Then even if you were to get a lot of paper wealth as a founder, sell large
quantities of it without disrupting the market price.

------
wozz
Who the hell is writing these articles? The author sounds like the kind of
person who loves his 20 second reads on Slate. I didn't expect much better
coming from The Guardian. It makes me wonder, are they just pushing out these
articles to force weak hands to fold or never enter in the first place?

So you're thinking about writing an article about Bitcoin? Don't

------
sharemywin
You could make the case for momentum investing as well. The underlying asset
has value but not at the premium you paid for it. or any stock that doesn't
pay a dividend it has no intrinsic cash flow.

------
sharemywin
To me one of the neat early ICO projects is shared wifi access. outside of the
coin that can only be traded space. which is were the true potential of crypto
currencies can shine.

------
kevinios
(...) we need to separate the usefulness of the underlying technology called
“blockchain” from the mania of people turning bitcoin into a big dumb lottery.
Blockchain is simply a nifty software invention (which is open-source and free
for anyone to use), whereas bitcoin is just one well-known way to use it.
(...)

Will just comment on this sentence: careful here, blockchain is just one of
the technologies that Bitcoin uses. But there are other important elements to
Bitcoin, such as the concept of decentralization. A company or a bank can use
blockchain in a centralized manner. This video by Andreas Antonopoulos
(bitcoin advocate) helps make the distinction: Bitcoin vs. blockchain
([https://www.youtube.com/watch?v=kHbtp7pOftU](https://www.youtube.com/watch?v=kHbtp7pOftU)).

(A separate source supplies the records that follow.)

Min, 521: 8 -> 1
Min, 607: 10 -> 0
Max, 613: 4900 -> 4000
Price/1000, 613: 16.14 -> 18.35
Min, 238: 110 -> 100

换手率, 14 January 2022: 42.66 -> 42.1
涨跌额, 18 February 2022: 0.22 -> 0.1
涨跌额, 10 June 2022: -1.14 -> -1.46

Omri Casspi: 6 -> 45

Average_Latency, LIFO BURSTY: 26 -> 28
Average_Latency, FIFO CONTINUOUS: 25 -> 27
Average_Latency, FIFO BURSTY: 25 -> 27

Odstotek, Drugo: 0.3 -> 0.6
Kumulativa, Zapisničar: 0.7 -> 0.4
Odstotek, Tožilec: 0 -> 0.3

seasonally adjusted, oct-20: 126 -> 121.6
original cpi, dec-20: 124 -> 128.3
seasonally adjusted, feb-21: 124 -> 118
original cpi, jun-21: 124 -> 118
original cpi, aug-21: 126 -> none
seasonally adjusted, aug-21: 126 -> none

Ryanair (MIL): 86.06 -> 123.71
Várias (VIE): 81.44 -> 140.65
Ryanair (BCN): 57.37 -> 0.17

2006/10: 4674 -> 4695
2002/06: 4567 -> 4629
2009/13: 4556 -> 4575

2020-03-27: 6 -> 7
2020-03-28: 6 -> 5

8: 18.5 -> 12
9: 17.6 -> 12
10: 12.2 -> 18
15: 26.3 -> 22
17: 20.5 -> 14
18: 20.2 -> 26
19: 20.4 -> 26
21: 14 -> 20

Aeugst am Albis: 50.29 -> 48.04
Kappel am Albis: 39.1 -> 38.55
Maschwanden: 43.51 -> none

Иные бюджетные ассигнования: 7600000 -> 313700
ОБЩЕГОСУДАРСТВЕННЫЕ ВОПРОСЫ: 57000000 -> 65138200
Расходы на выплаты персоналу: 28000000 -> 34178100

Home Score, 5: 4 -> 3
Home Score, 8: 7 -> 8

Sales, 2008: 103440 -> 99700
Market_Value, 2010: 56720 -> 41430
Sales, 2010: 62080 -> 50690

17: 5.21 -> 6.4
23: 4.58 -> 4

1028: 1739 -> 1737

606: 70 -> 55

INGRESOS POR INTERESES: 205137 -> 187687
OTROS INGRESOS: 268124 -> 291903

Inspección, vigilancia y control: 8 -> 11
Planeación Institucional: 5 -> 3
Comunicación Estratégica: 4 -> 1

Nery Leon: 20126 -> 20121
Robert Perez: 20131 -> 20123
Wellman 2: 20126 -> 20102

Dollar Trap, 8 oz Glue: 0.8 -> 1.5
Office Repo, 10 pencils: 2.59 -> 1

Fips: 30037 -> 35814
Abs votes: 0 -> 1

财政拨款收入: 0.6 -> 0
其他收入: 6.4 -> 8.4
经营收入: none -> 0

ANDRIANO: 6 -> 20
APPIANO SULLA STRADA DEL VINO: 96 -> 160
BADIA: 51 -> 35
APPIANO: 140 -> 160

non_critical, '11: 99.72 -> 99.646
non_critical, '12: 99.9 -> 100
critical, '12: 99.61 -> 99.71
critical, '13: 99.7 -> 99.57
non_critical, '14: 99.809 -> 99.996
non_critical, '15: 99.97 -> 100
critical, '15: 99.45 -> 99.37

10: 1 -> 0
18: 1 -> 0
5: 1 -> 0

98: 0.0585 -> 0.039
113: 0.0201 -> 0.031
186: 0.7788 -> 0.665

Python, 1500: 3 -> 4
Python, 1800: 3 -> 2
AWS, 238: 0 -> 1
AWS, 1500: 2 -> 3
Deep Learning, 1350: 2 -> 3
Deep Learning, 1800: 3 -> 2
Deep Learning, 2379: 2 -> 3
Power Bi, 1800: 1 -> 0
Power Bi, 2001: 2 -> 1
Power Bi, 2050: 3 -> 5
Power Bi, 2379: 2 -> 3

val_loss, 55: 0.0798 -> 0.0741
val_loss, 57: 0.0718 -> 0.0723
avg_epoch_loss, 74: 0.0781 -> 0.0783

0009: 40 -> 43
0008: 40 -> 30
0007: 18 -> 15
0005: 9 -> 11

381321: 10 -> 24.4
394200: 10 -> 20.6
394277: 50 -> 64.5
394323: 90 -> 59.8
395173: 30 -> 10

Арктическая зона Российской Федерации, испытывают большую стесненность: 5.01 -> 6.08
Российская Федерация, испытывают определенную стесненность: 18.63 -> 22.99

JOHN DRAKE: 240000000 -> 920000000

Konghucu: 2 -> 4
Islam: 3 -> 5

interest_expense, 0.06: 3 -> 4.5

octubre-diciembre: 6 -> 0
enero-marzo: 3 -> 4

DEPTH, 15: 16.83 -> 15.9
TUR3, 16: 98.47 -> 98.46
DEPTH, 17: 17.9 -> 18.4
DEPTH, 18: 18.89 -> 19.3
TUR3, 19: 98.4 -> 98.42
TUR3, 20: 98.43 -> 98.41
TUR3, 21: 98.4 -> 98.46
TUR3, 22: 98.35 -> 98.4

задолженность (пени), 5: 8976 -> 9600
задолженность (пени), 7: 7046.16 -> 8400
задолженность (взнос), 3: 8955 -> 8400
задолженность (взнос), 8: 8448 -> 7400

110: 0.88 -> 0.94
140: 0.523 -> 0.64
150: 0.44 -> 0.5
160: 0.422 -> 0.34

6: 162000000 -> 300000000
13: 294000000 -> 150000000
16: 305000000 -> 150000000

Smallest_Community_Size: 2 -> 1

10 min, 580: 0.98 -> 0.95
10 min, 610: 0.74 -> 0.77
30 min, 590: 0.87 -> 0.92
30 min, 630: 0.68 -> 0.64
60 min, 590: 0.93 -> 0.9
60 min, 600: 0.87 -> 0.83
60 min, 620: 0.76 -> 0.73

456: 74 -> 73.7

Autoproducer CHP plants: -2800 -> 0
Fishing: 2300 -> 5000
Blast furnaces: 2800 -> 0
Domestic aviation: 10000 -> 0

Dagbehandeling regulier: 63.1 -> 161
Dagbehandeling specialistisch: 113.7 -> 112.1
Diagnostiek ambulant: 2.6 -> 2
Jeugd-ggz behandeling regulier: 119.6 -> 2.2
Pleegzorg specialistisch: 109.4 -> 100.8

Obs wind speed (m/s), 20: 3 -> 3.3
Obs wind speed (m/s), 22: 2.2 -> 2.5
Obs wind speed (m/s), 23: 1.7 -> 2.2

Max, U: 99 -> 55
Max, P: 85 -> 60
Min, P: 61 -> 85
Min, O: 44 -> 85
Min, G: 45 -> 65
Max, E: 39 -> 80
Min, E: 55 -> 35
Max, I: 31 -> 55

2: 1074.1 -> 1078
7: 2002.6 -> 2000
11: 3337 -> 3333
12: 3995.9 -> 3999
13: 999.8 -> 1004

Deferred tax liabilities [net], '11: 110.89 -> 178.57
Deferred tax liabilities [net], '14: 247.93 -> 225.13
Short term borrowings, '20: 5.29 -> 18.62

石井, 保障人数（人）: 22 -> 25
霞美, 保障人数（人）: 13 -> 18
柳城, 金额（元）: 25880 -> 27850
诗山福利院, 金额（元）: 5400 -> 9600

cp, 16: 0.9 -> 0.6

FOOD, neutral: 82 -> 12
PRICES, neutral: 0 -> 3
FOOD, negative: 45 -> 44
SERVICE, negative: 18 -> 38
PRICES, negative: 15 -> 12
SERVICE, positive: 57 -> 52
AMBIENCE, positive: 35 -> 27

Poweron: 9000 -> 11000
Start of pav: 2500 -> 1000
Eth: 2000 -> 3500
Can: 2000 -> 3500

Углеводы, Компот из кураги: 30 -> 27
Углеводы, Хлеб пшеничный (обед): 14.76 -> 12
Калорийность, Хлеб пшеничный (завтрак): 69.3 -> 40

From the video description: "Blockchains are only one of the foundational
technologies. In an attempt to co-opt the interest around Bitcoin, companies
and governments are trying to circle the square by creating centralised and
permissioned versions while entirely missing the point: decentralization."

PS: That being said, Bitcoin is not the only cryptocurrency using blockchain
and decentralization.